Tareas »
1: Reescribe el fragmento del texto sobre la paridad electoral comprendido entre "Por otra parte, desde" y "paridad de resultados.", ambos incluidos, cambiando "paridad de entrada" por "paridad de inicio".
2: Responde estas preguntas a partir del texto sobre la paridad electoral:
(a) ¿Desde cuándo comenzó a entenderse la representación política bajo un prisma universalista?
(b) ¿Qué creencia justifica, según el texto, la existencia de escaños reservados para los pueblos originarios?
(c) ¿En qué lema se ha afincado el feminismo?
3: Según el texto sobre la paridad electoral, ¿por qué la paridad de resultados resulta compleja respecto del feminismo? Explícalo en una a tres oraciones.

Texto de lectura »
>>>>

Pero lo más importante de todo es que si se pone el foco al comienzo del proceso electoral (y no al final) se pone, al mismo tiempo, la vista en las causas de la discriminación. En otras palabras, sólo de este modo es posible “atacar” el machismo o patriarcalismo histórico de los partidos políticos. En cambio, resulta mucho menos claro que, a través de una paridad forzada en la salida, pueda pensarse en un proceso de cambio cultural, que busque valorar la presencia de las mujeres en los espacios de poder.
Por otra parte, desde una perspectiva teórica, pero con importantes implicancias prácticas, la paridad de entrada (independientemente del porcentaje) se aviene mucho mejor con la democracia liberal que la paridad de resultados.
La democracia liberal, que puede ser calificada como una “conquista de civilización”, supone un sistema de representación no ya basado en identidades o grupos sociales, sino en proyectos globales de sociedad. En efecto, sólo desde fines del siglo XVIII -y en Latinoamérica durante la centuria siguiente- la representación política comenzó a ser entendida bajo un prisma universalista.
En cambio, quiérase o no, la paridad de resultados se acerca mucho más a la idea de la representación sustantiva o corporativa, que parte de la base de que los miembros de una identidad o grupo social son mucho representados por miembros de esa misma identidad o grupo social. Por ejemplo, bajo este paradigma, se cree que los indígenas serían mucho mejor representados por indígenas que por no-indígenas. Esta es, precisamente, la razón que apunta a justificar la existencia de escaños reservados para los pueblos originarios.
Lo mismo, mutatis mutandis, aplicaría para las mujeres. Los defensores (y, sobre todo, defensoras) de la paridad de resultados dicen o tienden a decir que a mayor cantidad de mujeres (representación descriptiva) mejora el posicionamiento de una supuesta “agenda de las mujeres” (representación sustantiva). Pero, además de que esto, como ya hemos visto, resulta problemático con respecto a la democracia liberal, también resulta complejo respecto del feminismo.
¿Por qué? Porque el feminismo (en cualquiera de sus variantes) se ha afincado en el lema “la biología no es destino”. ¿Qué significa esto? Que el hecho de haber nacido mujer no debería traducirse en roles de género predeterminados, como los de madre y esposa. Pero, así como la biología no es destino en el espacio doméstico, tampoco debería serlo en el espacio público. El hecho de ser mujer no debería ser una “garantía” para un buen desempeño en la política.

<<<<

Ejercicios de interpretación de gráficos »
>>>>

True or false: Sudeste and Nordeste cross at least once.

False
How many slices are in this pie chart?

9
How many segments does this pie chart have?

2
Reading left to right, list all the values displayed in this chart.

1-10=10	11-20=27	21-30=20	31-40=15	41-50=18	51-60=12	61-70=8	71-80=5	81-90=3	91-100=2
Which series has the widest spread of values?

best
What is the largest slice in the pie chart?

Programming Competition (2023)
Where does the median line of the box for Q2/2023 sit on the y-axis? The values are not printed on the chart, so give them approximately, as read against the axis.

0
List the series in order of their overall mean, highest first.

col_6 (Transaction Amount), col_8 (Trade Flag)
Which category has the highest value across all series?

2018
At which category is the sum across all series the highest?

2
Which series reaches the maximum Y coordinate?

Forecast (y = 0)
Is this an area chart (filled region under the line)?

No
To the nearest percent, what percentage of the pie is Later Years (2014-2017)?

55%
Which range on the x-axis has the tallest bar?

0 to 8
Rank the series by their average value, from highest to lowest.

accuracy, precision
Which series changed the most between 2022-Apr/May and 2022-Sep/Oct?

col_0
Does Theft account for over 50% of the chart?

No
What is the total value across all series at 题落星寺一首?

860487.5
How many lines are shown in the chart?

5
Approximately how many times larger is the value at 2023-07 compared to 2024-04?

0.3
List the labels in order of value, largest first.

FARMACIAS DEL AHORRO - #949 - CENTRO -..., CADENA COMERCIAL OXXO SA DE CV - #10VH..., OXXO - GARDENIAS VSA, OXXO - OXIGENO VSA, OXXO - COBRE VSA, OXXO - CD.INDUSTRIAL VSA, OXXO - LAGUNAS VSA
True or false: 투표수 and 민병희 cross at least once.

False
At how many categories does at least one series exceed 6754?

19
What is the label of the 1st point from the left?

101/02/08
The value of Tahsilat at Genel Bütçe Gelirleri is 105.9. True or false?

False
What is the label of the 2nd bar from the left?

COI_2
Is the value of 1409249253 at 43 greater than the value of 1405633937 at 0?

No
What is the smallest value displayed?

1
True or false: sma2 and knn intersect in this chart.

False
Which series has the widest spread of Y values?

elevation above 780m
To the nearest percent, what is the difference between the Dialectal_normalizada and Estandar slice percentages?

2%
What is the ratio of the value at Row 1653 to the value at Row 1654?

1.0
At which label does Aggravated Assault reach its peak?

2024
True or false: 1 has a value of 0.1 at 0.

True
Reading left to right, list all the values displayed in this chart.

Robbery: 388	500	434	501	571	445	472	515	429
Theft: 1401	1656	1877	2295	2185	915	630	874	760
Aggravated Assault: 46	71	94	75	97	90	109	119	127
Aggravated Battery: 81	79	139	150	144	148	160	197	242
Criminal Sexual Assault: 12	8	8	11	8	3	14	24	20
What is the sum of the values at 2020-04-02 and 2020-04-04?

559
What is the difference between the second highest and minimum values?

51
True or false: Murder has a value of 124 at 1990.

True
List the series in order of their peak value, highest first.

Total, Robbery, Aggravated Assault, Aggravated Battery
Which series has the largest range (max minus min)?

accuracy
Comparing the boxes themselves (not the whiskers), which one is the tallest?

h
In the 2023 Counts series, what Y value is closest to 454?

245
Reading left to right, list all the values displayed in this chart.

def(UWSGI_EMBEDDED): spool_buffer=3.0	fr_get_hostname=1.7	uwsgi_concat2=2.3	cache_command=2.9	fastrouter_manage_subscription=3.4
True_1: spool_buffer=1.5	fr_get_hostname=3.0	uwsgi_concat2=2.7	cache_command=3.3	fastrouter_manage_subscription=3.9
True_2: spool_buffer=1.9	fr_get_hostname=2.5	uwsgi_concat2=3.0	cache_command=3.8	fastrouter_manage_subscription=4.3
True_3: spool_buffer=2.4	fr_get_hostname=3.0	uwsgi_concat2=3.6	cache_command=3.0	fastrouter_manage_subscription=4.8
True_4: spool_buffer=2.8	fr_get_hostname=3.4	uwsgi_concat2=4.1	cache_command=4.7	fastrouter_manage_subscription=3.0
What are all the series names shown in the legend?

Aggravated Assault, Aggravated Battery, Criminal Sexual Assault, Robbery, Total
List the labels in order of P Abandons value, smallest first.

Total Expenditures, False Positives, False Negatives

<<<<

Soluciones »
1:
Por otra parte, desde una perspectiva teórica, pero con importantes implicancias prácticas, la paridad de inicio (independientemente del porcentaje) se aviene mucho mejor con la democracia liberal que la paridad de resultados.

2:
(a) Desde fines del siglo XVIII, y en Latinoamérica durante la centuria siguiente.
(b) La creencia de que los indígenas serían mucho mejor representados por indígenas que por no-indígenas.
(c) En el lema "la biología no es destino".

3: Porque el feminismo se ha afincado en el lema "la biología no es destino": haber nacido mujer no debería traducirse en roles de género predeterminados. Así como la biología no es destino en el espacio doméstico, tampoco debería serlo en el público. Por eso, ser mujer no debería ser una "garantía" de buen desempeño en la política.